Reputation: 21
Please have a look at following html code:
<section class = "products">
<span class="price-box ri">
<span class="price ">
<span data-currency-iso="PKR">Rs.</span>
<span dir="ltr" data-price="5999"> 5,999</span> </span>
<span class="price -old ">
<span data-currency-iso="PKR">Rs.</span>
<span dir="ltr" data-price="9999"> 9,999</span> </span>
</span>
</section>
In the products section, there are 40 such code blocks which contain prices for items. Not all products have old prices but all products have current price. But when I try to access item prices it also gives me old prices, so I get total 69 item prices which should be 40. I am missing something but since I am new to this field I couldn't figure it out. Please someone could help. Thanks.
Upvotes: 1
Views: 671
Reputation: 7248
You can use a CSS selector to match the exact class name. For example, here, you can use span[class="price "]
as the selector, and it won't match the old prices.
html = '''
<section class = "products">
<span class="price-box ri">
<span class="price ">
<span data-currency-iso="PKR">Rs.</span>
<span dir="ltr" data-price="5999"> 5,999</span>
</span>
<span class="price -old ">
<span data-currency-iso="PKR">Rs.</span>
<span dir="ltr" data-price="9999"> 9,999</span>
</span>
</span>
</section>'''
soup = BeautifulSoup(html, 'lxml')
for price in soup.select('span[class="price "]'):
print(price.get_text(' ', strip=True))
Output:
Rs. 5,999
Or, you could also use a custom function to match the class name.
for price in soup.find_all('span', class_=lambda c: c == 'price '):
print(price.get_text(' ', strip=True))
Upvotes: 2

# Task prompt
Please repeat word for word the stretch of the price-scraping thread above that begins at the words "Reputation: 21" and stops after "could help. Thanks.".

# Exercise data

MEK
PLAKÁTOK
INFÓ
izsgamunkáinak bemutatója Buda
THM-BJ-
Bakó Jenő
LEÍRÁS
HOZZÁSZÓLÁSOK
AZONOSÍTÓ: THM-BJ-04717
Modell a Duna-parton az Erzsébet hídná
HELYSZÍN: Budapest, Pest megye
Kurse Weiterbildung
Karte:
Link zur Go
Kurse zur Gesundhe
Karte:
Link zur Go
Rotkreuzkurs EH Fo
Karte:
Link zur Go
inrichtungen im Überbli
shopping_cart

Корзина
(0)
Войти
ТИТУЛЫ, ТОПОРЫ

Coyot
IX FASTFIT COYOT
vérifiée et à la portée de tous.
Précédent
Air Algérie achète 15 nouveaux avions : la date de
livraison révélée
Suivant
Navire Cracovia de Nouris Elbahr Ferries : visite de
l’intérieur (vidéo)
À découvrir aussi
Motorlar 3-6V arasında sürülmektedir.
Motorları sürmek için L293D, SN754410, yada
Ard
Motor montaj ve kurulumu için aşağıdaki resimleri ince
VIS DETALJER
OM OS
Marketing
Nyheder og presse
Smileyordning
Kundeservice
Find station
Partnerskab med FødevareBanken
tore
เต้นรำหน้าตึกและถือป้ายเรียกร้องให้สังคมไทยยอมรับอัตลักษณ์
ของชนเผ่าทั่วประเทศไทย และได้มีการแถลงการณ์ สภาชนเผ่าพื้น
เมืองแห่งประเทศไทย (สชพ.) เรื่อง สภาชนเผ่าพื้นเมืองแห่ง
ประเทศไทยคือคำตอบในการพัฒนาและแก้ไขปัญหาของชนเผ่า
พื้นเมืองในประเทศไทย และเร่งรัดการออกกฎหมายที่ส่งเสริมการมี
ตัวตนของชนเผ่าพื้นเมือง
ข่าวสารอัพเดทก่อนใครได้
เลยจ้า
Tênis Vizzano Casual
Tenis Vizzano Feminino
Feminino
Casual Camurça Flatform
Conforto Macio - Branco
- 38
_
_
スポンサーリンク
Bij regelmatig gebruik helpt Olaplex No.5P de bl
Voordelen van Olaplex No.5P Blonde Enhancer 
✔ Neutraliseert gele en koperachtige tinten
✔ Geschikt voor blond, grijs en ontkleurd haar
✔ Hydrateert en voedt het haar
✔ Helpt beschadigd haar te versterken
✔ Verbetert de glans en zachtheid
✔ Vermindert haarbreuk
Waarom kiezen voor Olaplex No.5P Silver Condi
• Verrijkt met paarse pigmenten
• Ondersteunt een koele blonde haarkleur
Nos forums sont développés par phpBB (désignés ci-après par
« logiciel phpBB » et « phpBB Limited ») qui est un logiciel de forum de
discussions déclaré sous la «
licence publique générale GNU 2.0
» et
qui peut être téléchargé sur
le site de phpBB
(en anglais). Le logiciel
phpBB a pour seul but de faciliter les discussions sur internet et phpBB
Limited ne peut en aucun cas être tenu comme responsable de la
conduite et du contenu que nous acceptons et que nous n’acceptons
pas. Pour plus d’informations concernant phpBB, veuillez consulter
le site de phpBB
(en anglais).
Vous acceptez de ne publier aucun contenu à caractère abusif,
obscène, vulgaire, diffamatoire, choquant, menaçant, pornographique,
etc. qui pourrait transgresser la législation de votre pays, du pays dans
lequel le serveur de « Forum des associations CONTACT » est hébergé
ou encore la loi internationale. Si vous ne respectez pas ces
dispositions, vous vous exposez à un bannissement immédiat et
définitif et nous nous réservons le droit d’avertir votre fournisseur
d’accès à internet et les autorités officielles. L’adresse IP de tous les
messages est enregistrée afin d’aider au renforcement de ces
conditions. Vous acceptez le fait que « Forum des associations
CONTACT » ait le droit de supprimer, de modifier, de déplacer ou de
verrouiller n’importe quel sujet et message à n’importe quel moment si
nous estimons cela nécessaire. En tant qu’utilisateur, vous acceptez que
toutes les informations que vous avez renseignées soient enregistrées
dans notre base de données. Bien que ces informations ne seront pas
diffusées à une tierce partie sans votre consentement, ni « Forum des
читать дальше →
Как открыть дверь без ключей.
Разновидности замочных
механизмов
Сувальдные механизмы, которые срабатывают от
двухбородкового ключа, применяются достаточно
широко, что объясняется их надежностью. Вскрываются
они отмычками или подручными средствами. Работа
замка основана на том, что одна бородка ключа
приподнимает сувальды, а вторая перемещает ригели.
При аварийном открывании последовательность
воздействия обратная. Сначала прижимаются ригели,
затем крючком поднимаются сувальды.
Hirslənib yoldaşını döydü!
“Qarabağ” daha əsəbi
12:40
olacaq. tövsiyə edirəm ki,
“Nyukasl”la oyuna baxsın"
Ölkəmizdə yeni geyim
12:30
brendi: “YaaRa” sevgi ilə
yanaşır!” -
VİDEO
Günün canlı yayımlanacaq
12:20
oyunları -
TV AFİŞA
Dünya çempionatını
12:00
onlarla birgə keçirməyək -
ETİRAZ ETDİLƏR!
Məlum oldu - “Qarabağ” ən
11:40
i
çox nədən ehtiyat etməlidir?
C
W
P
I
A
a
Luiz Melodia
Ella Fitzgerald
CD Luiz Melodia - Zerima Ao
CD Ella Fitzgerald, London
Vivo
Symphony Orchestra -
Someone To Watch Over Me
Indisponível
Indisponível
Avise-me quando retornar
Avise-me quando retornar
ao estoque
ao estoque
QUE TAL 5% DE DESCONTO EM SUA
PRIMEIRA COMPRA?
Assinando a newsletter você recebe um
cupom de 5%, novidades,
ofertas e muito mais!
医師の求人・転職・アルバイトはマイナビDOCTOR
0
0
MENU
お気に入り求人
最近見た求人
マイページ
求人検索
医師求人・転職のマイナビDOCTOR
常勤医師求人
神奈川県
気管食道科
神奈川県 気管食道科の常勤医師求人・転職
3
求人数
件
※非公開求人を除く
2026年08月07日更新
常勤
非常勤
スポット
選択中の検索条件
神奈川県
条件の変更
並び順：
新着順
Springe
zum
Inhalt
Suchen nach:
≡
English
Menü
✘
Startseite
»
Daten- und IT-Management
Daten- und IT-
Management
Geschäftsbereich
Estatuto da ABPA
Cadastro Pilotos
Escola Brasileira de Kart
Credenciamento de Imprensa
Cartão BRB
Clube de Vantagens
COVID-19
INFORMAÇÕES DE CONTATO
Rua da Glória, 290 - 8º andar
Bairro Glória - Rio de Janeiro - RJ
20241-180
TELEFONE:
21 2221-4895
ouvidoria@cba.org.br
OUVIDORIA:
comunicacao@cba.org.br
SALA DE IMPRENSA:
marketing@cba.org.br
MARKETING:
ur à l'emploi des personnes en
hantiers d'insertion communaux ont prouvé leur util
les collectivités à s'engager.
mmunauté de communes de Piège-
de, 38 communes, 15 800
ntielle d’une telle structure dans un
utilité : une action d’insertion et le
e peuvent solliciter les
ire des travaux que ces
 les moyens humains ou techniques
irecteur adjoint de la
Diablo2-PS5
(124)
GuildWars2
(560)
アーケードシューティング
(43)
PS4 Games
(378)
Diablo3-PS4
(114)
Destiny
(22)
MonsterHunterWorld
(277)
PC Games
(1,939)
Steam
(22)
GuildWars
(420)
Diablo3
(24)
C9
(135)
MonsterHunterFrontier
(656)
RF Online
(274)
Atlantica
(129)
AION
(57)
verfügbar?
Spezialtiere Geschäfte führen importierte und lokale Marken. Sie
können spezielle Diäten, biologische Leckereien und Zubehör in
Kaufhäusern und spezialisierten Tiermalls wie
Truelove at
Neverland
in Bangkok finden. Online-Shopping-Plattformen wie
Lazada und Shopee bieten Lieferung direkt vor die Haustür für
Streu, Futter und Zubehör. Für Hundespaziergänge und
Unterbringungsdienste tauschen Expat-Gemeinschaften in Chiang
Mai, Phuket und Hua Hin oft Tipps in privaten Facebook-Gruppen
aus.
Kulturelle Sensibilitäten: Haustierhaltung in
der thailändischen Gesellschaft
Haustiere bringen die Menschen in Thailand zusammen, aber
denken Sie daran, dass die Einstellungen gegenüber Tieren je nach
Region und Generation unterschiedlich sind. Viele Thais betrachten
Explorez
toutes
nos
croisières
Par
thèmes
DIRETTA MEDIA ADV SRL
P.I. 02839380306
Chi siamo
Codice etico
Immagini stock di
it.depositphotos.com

# Answer for this exercise
Reputation: 21
Please have a look at following html code:
<section class = "products">
<span class="price-box ri">
<span class="price ">
<span data-currency-iso="PKR">Rs.</span>
<span dir="ltr" data-price="5999"> 5,999</span> </span>
<span class="price -old ">
<span data-currency-iso="PKR">Rs.</span>
<span dir="ltr" data-price="9999"> 9,999</span> </span>
</span>
</section>
In the products section, there are 40 such code blocks which contain prices for items. Not all products have old prices but all products have current price. But when I try to access item prices it also gives me old prices, so I get total 69 item prices which should be 40. I am missing something but since I am new to this field I couldn't figure it out. Please someone could help. Thanks.